Personal information
- Full name: John Reid Jr.
- Born: c. 1870 Scotland
- Died: 8 October 1946 Yonkers, New York, U.S.
- Sporting nationality: Scotland

Career
- Status: Professional

Best results in major championships
- Masters Tournament: DNP
- PGA Championship: DNP
- U.S. Open: 10th: 1895
- The Open Championship: DNP

= John Reid (golfer) =

Scottish golfer (1870–1946)

John Reid Jr. (born c. 1870 – 8 October 1946) was a Scottish professional golfer. He finished in tenth place in the 1895 U.S. Open.

==Early life==
Reid was born circa 1870 in Scotland and emigrated to the United States.

==Golf career==
===1895 U.S. Open===
Reid finished in tenth place in the 1895 U.S. Open, held on Friday, 4 October, at Newport Golf Club in Newport, Rhode Island. Horace Rawlins won the tournament which was the first playing of the U.S. Open. He won by two strokes ahead of runner-up Willie Dunn. Reid carded rounds of 100-106=206 and did not receive any prize money for his effort.

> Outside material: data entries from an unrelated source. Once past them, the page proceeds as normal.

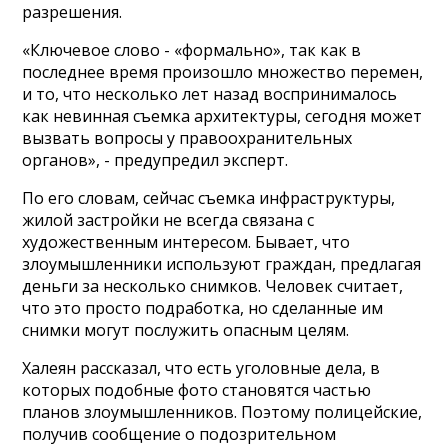
разрешения.
«Ключевое слово - «формально», так как в
последнее время произошло множество перемен,
и то, что несколько лет назад воспринималось
как невинная съемка архитектуры, сегодня может
вызвать вопросы у правоохранительных
органов», - предупредил эксперт.
По его словам, сейчас съемка инфраструктуры,
жилой застройки не всегда связана с
художественным интересом. Бывает, что
злоумышленники используют граждан, предлагая
деньги за несколько снимков. Человек считает,
что это просто подработка, но сделанные им
снимки могут послужить опасным целям.
Халеян рассказал, что есть уголовные дела, в
которых подобные фото становятся частью
планов злоумышленников. Поэтому полицейские,
получив сообщение о подозрительном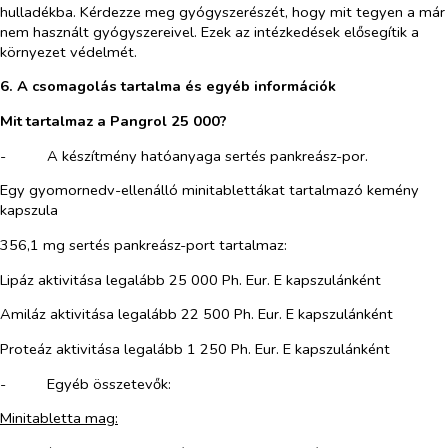
hulladékba. Kérdezze meg gyógyszerészét, hogy mit tegyen a már
nem használt gyógyszereivel. Ezek az intézkedések elősegítik a
környezet védelmét.
6. A csomagolás tartalma és egyéb információk
Mit tartalmaz a Pangrol 25 000?
-​
A készítmény hatóanyaga sertés pankreász-por.
Egy gyomornedv-ellenálló minitablettákat tartalmazó kemény
kapszula
356,1 mg sertés pankreász-port tartalmaz:
Lipáz aktivitása legalább 25 000 Ph. Eur. E kapszulánként
Amiláz aktivitása legalább 22 500 Ph. Eur. E kapszulánként
Proteáz aktivitása legalább 1 250 Ph. Eur. E kapszulánként
-​
Egyéb összetevők:
Minitabletta mag: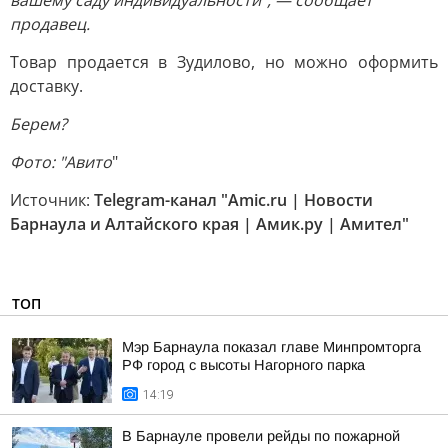
вашему саду индивидуальности", — сообщает
продавец.
Товар продается в Зудилово, но можно оформить
доставку.
Берем?
Фото: "Авито
"
Источник:
Telegram-канал "Amic.ru | Новости
Барнаула и Алтайского края | Амик.ру | Амител"
ТОП
Мэр Барнаула показал главе Минпромторга
РФ город с высоты Нагорного парка
14:19
В Барнауле провели рейды по пожарной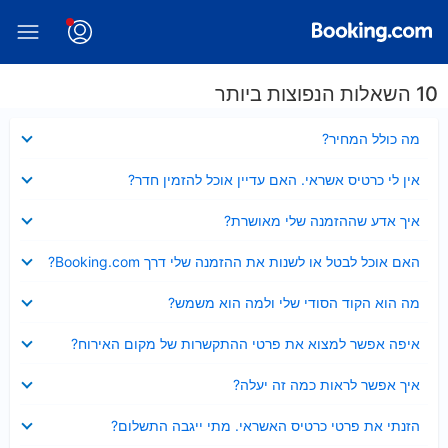
10 השאלות הנפוצות ביותר
נסגר
מה כולל המחיר?
נסגר
אין לי כרטיס אשראי. האם עדיין אוכל להזמין חדר?
נסגר
איך אדע שההזמנה שלי מאושרת?
נסגר
האם אוכל לבטל או לשנות את ההזמנה שלי דרך Booking.com?
נסגר
מה הוא הקוד הסודי שלי ולמה הוא משמש?
נסגר
איפה אפשר למצוא את פרטי ההתקשרות של מקום האירוח?
נסגר
איך אפשר לראות כמה זה יעלה?
נסגר
הזנתי את פרטי כרטיס האשראי. מתי ייגבה התשלום?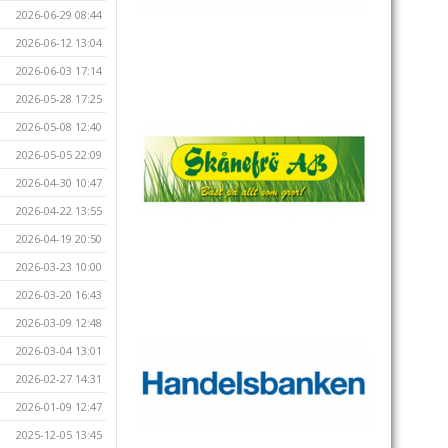
2026-06-29 08:44
2026-06-12 13:04
2026-06-03 17:14
2026-05-28 17:25
2026-05-08 12:40
2026-05-05 22:09
2026-04-30 10:47
2026-04-22 13:55
2026-04-19 20:50
2026-03-23 10:00
2026-03-20 16:43
2026-03-09 12:48
2026-03-04 13:01
2026-02-27 14:31
2026-01-09 12:47
2025-12-05 13:45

===Match against Harry Vardon===
In October 1900, Reid and Val Fitzjohn took on Harry Vardon in a match at Albany, New York. A cold rain pelted the players and spectators during the event which Vardon won by the score of 2 up.

===Match against Walter Fovargue===
Reid had much better luck in a high stakes winner-take-all challenge match for $200 against Walter Fovargue in 1903 that was played at the Philadelphia Cricket Club. He defeated Fovargue and took home the hefty $200 prize. The first prize at the U.S. Open that year was only $150.

==Death==
Reid died at his home in Yonkers, New York on 8 October 1946 at the age of 76.